Tag Archives: Brutality

Of Tribe and Time

Of Tribe and Time (CaD Ex 1) Wayfarer

Now a new king arose over Egypt, who did not know Joseph. He said to his people, “Look, the Israelite people are more numerous and more powerful than we. Come, let us deal shrewdly with them, or they will increase and, in the event of war, join our enemies and fight against us and escape from the land.”
Exodus 1:8-10 (NRSVCE)

When it comes to a film, the first shot the director gives you is always an important one. In movie terms it’s called the “establishing shot” and most casual viewers don’t realize how important it is to provide you with the setting, the environment, and the emotion. In many cases, the establishing shot will foreshadow the entire theme of the movie with one quick visual. For those interested, here’s a quick look at some of the best of all time…

Likewise, great authors provide readers with a literary version of an establishing shot. The opening prologue or chapter lay out the scene for the reader.

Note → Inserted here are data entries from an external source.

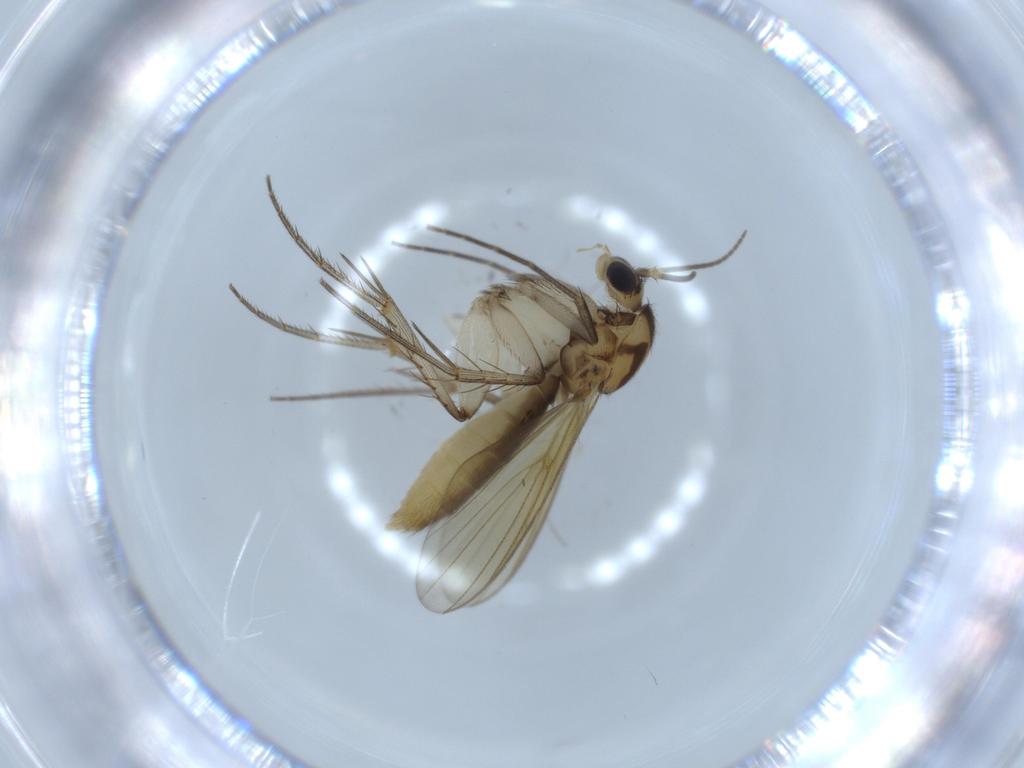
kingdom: Animalia
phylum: Arthropoda
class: Insecta
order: Diptera
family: Mycetophilidae
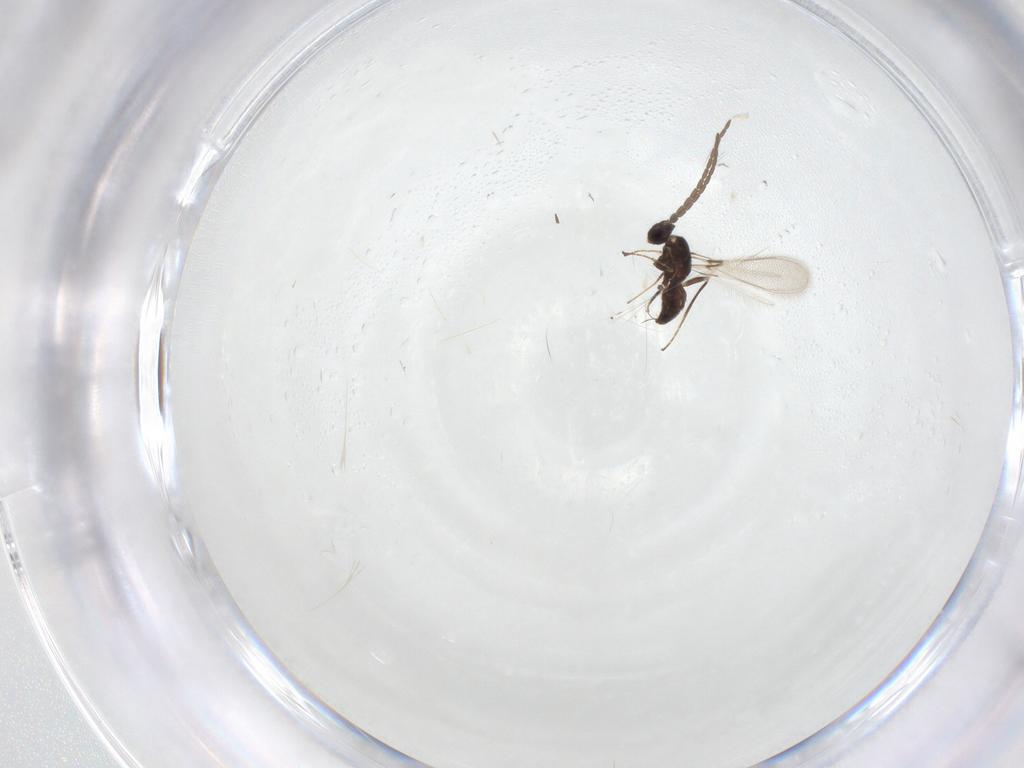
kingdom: Animalia
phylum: Arthropoda
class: Insecta
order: Hymenoptera
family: Mymaridae
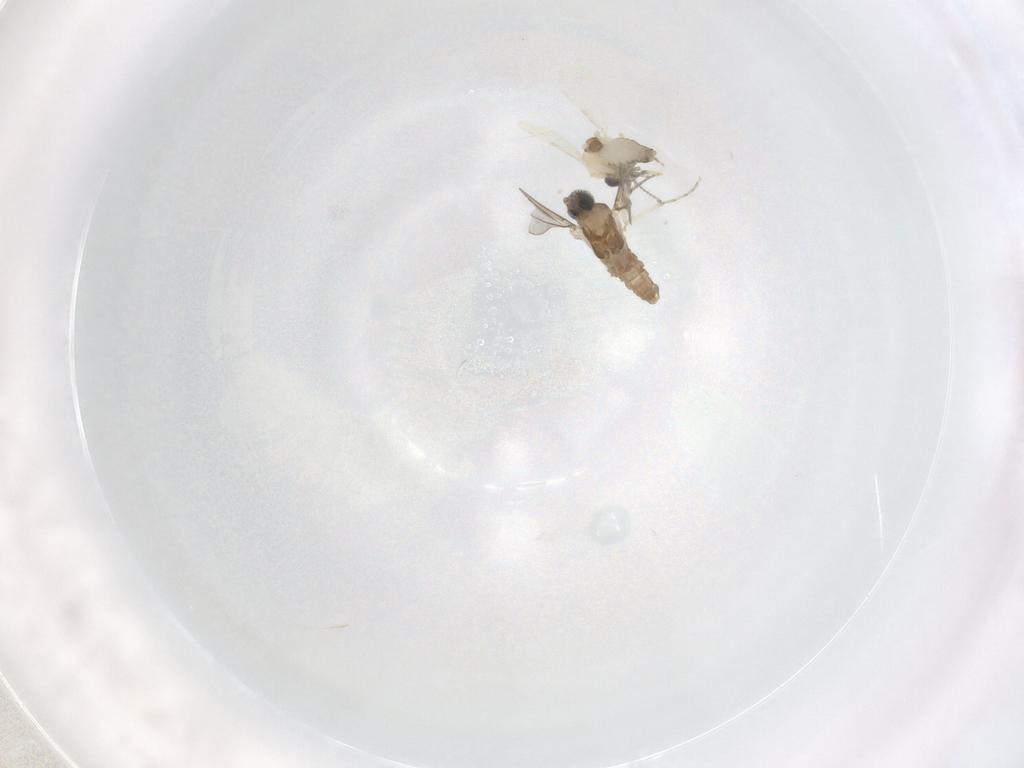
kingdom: Animalia
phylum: Arthropoda
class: Insecta
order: Diptera
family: Ceratopogonidae
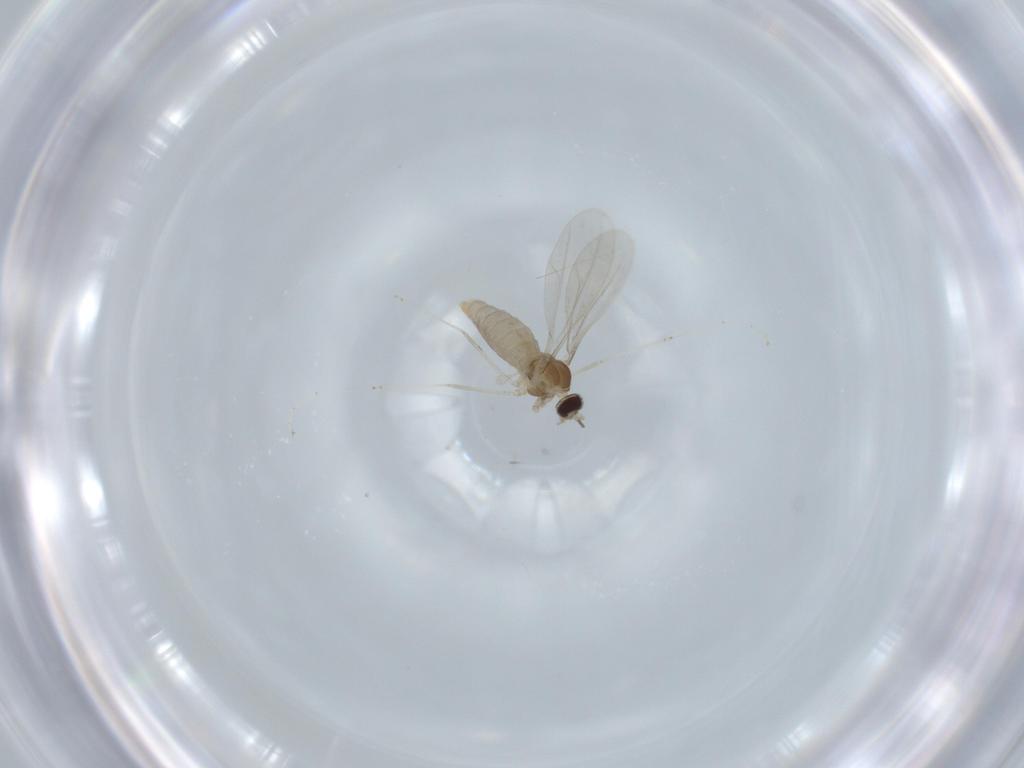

In today’s chapter, the author of Exodus establishes the scene for the story and the journey on which I am about to embark. At the end of Genesis, Jacob (a.k.a. Israel) and his 70 descendants and their families, flocks, and herds had migrated and settled in the area of Egypt to escape a famine. His long-lost-son, Joseph was Pharaoh’s right-hand and had welcomed them and provided for them.

Exodus now picks up the story, and in the establishing shot, we find that Israel’s descendants have settled in Egypt and have been fruitful in multiple ways. His sons and grandsons are growing their families, having lots of babies, and each is becoming his own tribe. Between Genesis chapter 50 and Exodus chapter 1 we’ve gone from one Hebrew tribe to twelve growing tribes. The problem is, political winds have shifted.

In ancient cultures (we’re talking about 3500 years ago) the world was a harsh, violent, lawless and brutal place. It was tribal. You were born into a tribe, your tribe protected you, and life was about surviving against other tribes. Some tribes, like Egypt, had successfully become nations but every nation and every tribe was focused on protecting themselves against the threat of other tribes bent on conquest.

In Egypt, the new Pharaoh (that is, Egyptian ruler) and his administration take stock of the fact that Israel’s tribe has become tribes, and they have slowly proliferated within Egypt’s kingdom and territory. That is a threat. Remember, it’s a tribe vs. tribe world. Having that many people from a foreign tribe living in their kingdom was scary. It’s one thing to protect yourself from an attack from the outside. It’s another thing if a tribe living among you goes rogue. From a political perspective, Pharaoh had to address the threat. So, he moves to persecute the Hebrew people living among them and to limit their population growth.

In the quiet this morning, I find myself mulling over both the differences and similarities in our world. It’s that point of tension between two extremes. On one hand, the world has changed drastically in 3500 years and that’s the reason many 21st century readers struggle mightily with the brutality and violence of the ancient stories of the Great Story. If I want to understand the Great Story, I have to be willing to embrace that I will never fully understand ancient history yet embrace the understanding that it has value in the context of a larger eternal narrative.

On the other hand, I also find myself muttering that there is “nothing is new under the sun,” and the more things change the more they stay the same. In China, the government is persecuting people groups and religious groups within their population to try and stop their proliferation. They also have, over recent decades, infamously adopted birth control measures eerily similar to Pharaoh (e.g. allow the girls to live, but not the boys) in an effort to control the political and economic threat they feel from population growth. It also strikes me, as I mull things over, that the same tribalism at the root of the Egypt/Hebrew conflict presented in today’s chapter is at the root of everything from benign sports rivalries to toxic racial, social, nationalist, and religious prejudice. I also think of gangs, cartels, crime organizations, religious denominations, and political parties. Humans are still tribal in a myriad of ways.

When Jesus spoke to the Samaritan woman at the well, told the story of the Good Samaritan, healed the child of a Roman Centurion, and sent His apostles to “ends of the earth” He was pushing His followers beyond their tribe. He prescribed a different type of conquest in which tribal boundaries are breached with love and proliferate generosity, understanding, forgiveness, repentance, and redemption. That’s the tribe with whom I ultimately wish to be associated.